■ THE TASK ■
Your task is to copy the lines of the data below from the line holding "of normal bone" through the line holding "staining by immunohistochemistry", inclusive, exactly and with nothing added.

■ SOURCE RECORDS ■
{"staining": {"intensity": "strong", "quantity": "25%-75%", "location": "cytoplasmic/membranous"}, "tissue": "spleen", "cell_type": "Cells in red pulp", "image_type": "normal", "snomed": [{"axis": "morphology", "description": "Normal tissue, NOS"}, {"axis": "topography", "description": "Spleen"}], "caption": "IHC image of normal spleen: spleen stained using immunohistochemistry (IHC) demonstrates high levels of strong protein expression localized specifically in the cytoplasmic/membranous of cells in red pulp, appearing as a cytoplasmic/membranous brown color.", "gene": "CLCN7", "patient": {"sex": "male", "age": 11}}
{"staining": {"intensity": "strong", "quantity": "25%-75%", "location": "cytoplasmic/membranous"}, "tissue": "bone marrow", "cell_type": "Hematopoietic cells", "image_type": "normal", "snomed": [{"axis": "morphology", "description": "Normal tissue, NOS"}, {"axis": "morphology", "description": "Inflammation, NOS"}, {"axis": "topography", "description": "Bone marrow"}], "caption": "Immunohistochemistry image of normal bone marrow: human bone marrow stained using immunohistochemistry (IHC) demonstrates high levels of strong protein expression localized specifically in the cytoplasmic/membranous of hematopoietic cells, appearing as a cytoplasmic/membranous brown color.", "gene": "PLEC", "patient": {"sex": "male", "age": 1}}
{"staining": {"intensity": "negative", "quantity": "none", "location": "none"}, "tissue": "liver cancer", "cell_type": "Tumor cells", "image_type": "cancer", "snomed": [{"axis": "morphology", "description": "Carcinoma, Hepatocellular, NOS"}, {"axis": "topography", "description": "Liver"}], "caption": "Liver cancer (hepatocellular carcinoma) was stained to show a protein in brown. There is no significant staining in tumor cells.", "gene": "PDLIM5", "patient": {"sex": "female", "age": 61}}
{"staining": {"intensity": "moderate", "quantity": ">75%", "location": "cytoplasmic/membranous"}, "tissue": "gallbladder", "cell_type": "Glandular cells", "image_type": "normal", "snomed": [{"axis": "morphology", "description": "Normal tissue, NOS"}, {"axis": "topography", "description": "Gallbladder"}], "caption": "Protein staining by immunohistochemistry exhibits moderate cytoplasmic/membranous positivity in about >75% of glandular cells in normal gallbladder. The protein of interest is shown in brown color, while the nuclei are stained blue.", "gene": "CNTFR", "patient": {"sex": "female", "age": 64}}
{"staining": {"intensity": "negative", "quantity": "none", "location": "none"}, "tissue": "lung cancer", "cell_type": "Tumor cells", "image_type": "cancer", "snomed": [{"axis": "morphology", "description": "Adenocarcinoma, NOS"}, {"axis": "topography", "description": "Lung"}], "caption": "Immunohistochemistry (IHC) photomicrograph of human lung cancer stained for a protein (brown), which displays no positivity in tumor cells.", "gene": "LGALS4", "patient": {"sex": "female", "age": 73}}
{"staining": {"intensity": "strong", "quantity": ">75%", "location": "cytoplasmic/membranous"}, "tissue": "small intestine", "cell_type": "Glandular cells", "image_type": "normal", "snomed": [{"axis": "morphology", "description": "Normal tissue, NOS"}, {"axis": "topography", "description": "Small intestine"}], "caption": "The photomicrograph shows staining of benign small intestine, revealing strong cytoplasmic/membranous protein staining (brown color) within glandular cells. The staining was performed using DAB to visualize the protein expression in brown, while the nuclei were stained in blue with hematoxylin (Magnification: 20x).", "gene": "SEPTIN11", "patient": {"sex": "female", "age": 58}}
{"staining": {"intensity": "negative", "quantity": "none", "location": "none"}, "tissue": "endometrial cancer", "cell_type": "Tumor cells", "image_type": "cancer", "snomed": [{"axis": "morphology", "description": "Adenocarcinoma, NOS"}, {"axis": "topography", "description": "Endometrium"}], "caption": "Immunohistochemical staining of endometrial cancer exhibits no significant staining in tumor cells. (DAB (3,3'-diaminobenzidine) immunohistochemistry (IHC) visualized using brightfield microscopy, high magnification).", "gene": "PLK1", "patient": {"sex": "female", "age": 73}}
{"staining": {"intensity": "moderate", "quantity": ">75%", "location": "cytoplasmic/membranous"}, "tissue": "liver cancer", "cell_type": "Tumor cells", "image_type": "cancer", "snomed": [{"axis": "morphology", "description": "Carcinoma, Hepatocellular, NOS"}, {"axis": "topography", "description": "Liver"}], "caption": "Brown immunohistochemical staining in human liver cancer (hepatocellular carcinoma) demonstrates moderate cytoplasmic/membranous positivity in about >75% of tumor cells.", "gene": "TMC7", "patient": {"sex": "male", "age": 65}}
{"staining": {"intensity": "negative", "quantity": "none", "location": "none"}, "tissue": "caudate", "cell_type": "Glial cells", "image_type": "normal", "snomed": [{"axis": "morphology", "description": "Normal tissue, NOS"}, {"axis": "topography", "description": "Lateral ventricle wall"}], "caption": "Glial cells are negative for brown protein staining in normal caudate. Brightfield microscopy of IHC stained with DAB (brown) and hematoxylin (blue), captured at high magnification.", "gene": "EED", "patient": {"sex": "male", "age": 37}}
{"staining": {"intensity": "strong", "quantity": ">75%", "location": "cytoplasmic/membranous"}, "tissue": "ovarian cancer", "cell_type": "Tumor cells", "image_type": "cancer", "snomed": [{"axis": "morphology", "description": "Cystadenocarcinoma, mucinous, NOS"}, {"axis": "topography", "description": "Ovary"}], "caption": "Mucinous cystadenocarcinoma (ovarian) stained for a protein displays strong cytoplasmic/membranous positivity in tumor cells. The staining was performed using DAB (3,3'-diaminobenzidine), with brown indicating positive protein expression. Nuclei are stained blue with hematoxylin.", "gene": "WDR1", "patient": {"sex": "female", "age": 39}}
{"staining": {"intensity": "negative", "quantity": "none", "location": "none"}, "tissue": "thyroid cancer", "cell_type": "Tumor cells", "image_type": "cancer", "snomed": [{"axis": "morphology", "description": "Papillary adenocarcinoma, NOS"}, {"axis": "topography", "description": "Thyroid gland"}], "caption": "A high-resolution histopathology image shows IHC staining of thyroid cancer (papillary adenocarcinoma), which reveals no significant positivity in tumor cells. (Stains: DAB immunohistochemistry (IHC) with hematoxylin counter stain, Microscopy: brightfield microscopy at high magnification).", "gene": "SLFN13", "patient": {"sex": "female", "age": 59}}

■ SOLUTION BELOW ■
{"staining": {"intensity": "strong", "quantity": "25%-75%", "location": "cytoplasmic/membranous"}, "tissue": "bone marrow", "cell_type": "Hematopoietic cells", "image_type": "normal", "snomed": [{"axis": "morphology", "description": "Normal tissue, NOS"}, {"axis": "morphology", "description": "Inflammation, NOS"}, {"axis": "topography", "description": "Bone marrow"}], "caption": "Immunohistochemistry image of normal bone marrow: human bone marrow stained using immunohistochemistry (IHC) demonstrates high levels of strong protein expression localized specifically in the cytoplasmic/membranous of hematopoietic cells, appearing as a cytoplasmic/membranous brown color.", "gene": "PLEC", "patient": {"sex": "male", "age": 1}}
{"staining": {"intensity": "negative", "quantity": "none", "location": "none"}, "tissue": "liver cancer", "cell_type": "Tumor cells", "image_type": "cancer", "snomed": [{"axis": "morphology", "description": "Carcinoma, Hepatocellular, NOS"}, {"axis": "topography", "description": "Liver"}], "caption": "Liver cancer (hepatocellular carcinoma) was stained to show a protein in brown. There is no significant staining in tumor cells.", "gene": "PDLIM5", "patient": {"sex": "female", "age": 61}}
{"staining": {"intensity": "moderate", "quantity": ">75%", "location": "cytoplasmic/membranous"}, "tissue": "gallbladder", "cell_type": "Glandular cells", "image_type": "normal", "snomed": [{"axis": "morphology", "description": "Normal tissue, NOS"}, {"axis": "topography", "description": "Gallbladder"}], "caption": "Protein staining by immunohistochemistry exhibits moderate cytoplasmic/membranous positivity in about >75% of glandular cells in normal gallbladder. The protein of interest is shown in brown color, while the nuclei are stained blue.", "gene": "CNTFR", "patient": {"sex": "female", "age": 64}}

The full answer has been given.